Start of GIVEN RECORDS
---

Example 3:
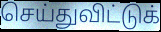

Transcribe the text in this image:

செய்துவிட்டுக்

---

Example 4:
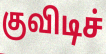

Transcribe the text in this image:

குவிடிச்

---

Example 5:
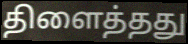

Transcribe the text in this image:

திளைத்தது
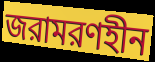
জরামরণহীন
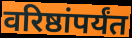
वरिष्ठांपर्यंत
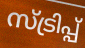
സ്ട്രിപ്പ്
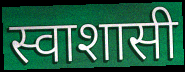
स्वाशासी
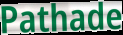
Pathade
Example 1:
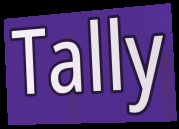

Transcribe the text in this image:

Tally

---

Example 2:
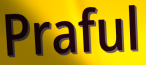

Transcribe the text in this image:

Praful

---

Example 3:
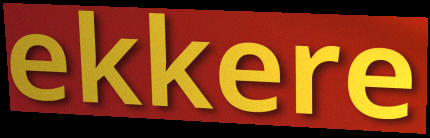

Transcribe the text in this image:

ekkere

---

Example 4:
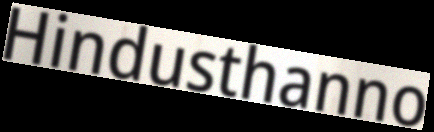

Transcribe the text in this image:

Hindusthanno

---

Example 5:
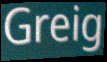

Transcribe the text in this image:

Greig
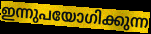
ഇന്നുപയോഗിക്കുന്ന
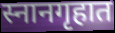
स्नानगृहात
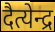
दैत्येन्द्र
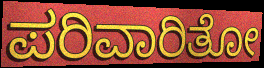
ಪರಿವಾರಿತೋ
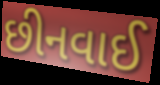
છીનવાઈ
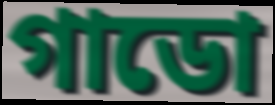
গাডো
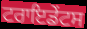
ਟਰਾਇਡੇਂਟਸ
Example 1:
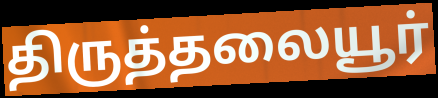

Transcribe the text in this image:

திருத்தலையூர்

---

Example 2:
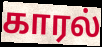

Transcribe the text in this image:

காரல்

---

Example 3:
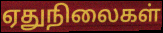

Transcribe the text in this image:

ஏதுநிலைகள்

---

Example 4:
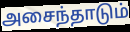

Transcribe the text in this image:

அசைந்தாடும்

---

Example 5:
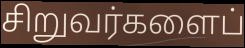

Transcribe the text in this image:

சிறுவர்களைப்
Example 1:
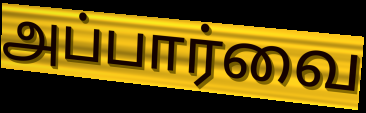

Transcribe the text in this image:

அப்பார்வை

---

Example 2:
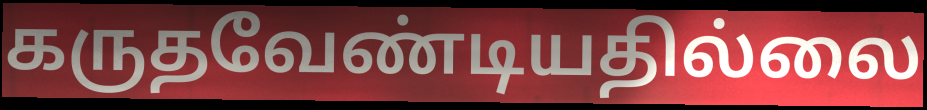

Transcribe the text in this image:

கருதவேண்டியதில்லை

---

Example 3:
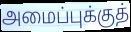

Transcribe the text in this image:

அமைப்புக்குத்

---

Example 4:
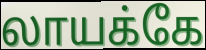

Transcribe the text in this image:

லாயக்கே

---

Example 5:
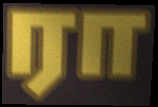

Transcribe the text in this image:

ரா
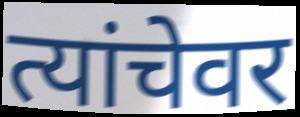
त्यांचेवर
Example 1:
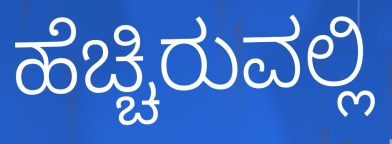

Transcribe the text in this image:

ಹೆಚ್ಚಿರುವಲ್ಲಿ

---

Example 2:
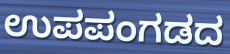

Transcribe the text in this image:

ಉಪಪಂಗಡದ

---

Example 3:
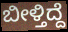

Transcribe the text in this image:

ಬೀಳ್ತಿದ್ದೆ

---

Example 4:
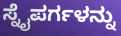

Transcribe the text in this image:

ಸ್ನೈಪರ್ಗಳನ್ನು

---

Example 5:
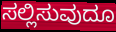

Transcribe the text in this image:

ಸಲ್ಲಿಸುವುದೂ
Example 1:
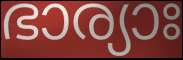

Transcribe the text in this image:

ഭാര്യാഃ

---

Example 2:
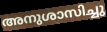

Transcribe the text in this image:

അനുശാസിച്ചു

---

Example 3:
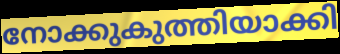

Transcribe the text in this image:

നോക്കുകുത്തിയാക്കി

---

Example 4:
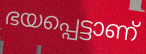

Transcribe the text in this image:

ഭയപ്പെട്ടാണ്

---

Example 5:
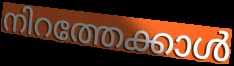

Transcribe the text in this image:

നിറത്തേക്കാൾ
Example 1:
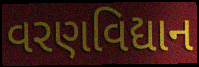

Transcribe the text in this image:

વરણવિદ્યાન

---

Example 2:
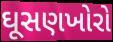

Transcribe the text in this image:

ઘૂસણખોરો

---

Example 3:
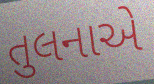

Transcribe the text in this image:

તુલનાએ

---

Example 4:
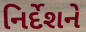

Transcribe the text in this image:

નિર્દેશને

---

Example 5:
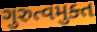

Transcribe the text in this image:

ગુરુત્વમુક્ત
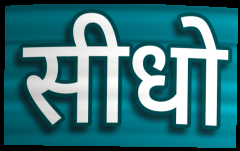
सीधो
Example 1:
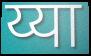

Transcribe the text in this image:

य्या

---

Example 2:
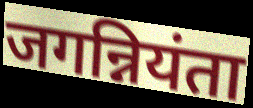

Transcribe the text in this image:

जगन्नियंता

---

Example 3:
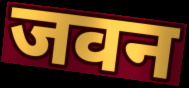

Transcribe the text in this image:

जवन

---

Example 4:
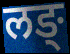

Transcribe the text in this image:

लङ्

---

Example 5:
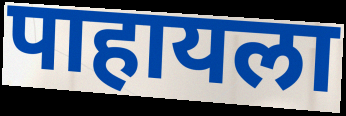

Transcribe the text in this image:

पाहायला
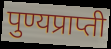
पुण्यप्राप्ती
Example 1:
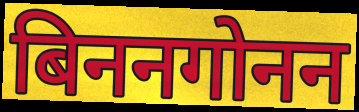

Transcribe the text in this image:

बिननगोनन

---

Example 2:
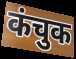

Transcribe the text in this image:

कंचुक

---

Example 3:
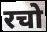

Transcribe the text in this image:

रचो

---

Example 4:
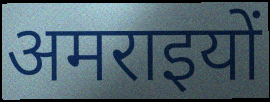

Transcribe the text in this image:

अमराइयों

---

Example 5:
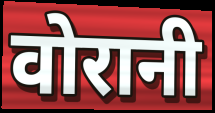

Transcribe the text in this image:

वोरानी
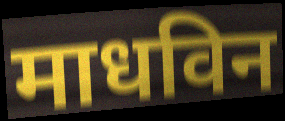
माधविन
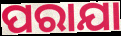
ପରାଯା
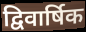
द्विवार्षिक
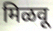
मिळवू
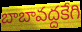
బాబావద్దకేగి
End of GIVEN RECORDS
Retype the data in full. Images do not go in the copy.

---

Example 3:

Transcribe the text in this image:

செய்துவிட்டுக்

---

Example 4:

Transcribe the text in this image:

குவிடிச்

---

Example 5:

Transcribe the text in this image:

திளைத்தது
জরামরণহীন
वरिष्ठांपर्यंत
സ്ട്രിപ്പ്
स्वाशासी
Pathade
Example 1:

Transcribe the text in this image:

Tally

---

Example 2:

Transcribe the text in this image:

Praful

---

Example 3:

Transcribe the text in this image:

ekkere

---

Example 4:

Transcribe the text in this image:

Hindusthanno

---

Example 5:

Transcribe the text in this image:

Greig
ഇന്നുപയോഗിക്കുന്ന
स्नानगृहात
दैत्येन्द्र
ಪರಿವಾರಿತೋ
છીનવાઈ
গাডো
ਟਰਾਇਡੇਂਟਸ
Example 1:

Transcribe the text in this image:

திருத்தலையூர்

---

Example 2:

Transcribe the text in this image:

காரல்

---

Example 3:

Transcribe the text in this image:

ஏதுநிலைகள்

---

Example 4:

Transcribe the text in this image:

அசைந்தாடும்

---

Example 5:

Transcribe the text in this image:

சிறுவர்களைப்
Example 1:

Transcribe the text in this image:

அப்பார்வை

---

Example 2:

Transcribe the text in this image:

கருதவேண்டியதில்லை

---

Example 3:

Transcribe the text in this image:

அமைப்புக்குத்

---

Example 4:

Transcribe the text in this image:

லாயக்கே

---

Example 5:

Transcribe the text in this image:

ரா
त्यांचेवर
Example 1:

Transcribe the text in this image:

ಹೆಚ್ಚಿರುವಲ್ಲಿ

---

Example 2:

Transcribe the text in this image:

ಉಪಪಂಗಡದ

---

Example 3:

Transcribe the text in this image:

ಬೀಳ್ತಿದ್ದೆ

---

Example 4:

Transcribe the text in this image:

ಸ್ನೈಪರ್ಗಳನ್ನು

---

Example 5:

Transcribe the text in this image:

ಸಲ್ಲಿಸುವುದೂ
Example 1:

Transcribe the text in this image:

ഭാര്യാഃ

---

Example 2:

Transcribe the text in this image:

അനുശാസിച്ചു

---

Example 3:

Transcribe the text in this image:

നോക്കുകുത്തിയാക്കി

---

Example 4:

Transcribe the text in this image:

ഭയപ്പെട്ടാണ്

---

Example 5:

Transcribe the text in this image:

നിറത്തേക്കാൾ
Example 1:

Transcribe the text in this image:

વરણવિદ્યાન

---

Example 2:

Transcribe the text in this image:

ઘૂસણખોરો

---

Example 3:

Transcribe the text in this image:

તુલનાએ

---

Example 4:

Transcribe the text in this image:

નિર્દેશને

---

Example 5:

Transcribe the text in this image:

ગુરુત્વમુક્ત
सीधो
Example 1:

Transcribe the text in this image:

य्या

---

Example 2:

Transcribe the text in this image:

जगन्नियंता

---

Example 3:

Transcribe the text in this image:

जवन

---

Example 4:

Transcribe the text in this image:

लङ्

---

Example 5:

Transcribe the text in this image:

पाहायला
पुण्यप्राप्ती
Example 1:

Transcribe the text in this image:

बिननगोनन

---

Example 2:

Transcribe the text in this image:

कंचुक

---

Example 3:

Transcribe the text in this image:

रचो

---

Example 4:

Transcribe the text in this image:

अमराइयों

---

Example 5:

Transcribe the text in this image:

वोरानी
माधविन
ପରାଯା
द्विवार्षिक
मिळवू
బాబావద్దకేగి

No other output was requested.